[Dataset items]
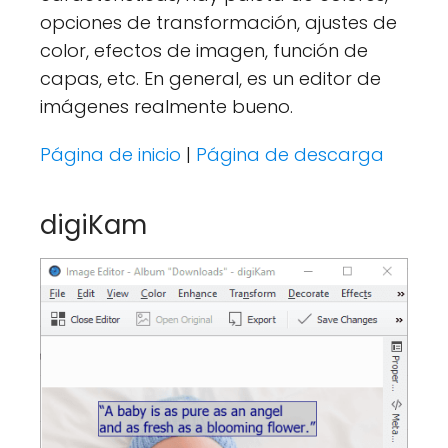
opciones de transformación, ajustes de
color, efectos de imagen, función de
capas, etc. En general, es un editor de
imágenes realmente bueno.
Página de inicio
|
Página de descarga
digiKam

Problem to solve: Wherever the string "Página" appears in the entries above, list that line.

The answer:
Página de inicio
Página de descarga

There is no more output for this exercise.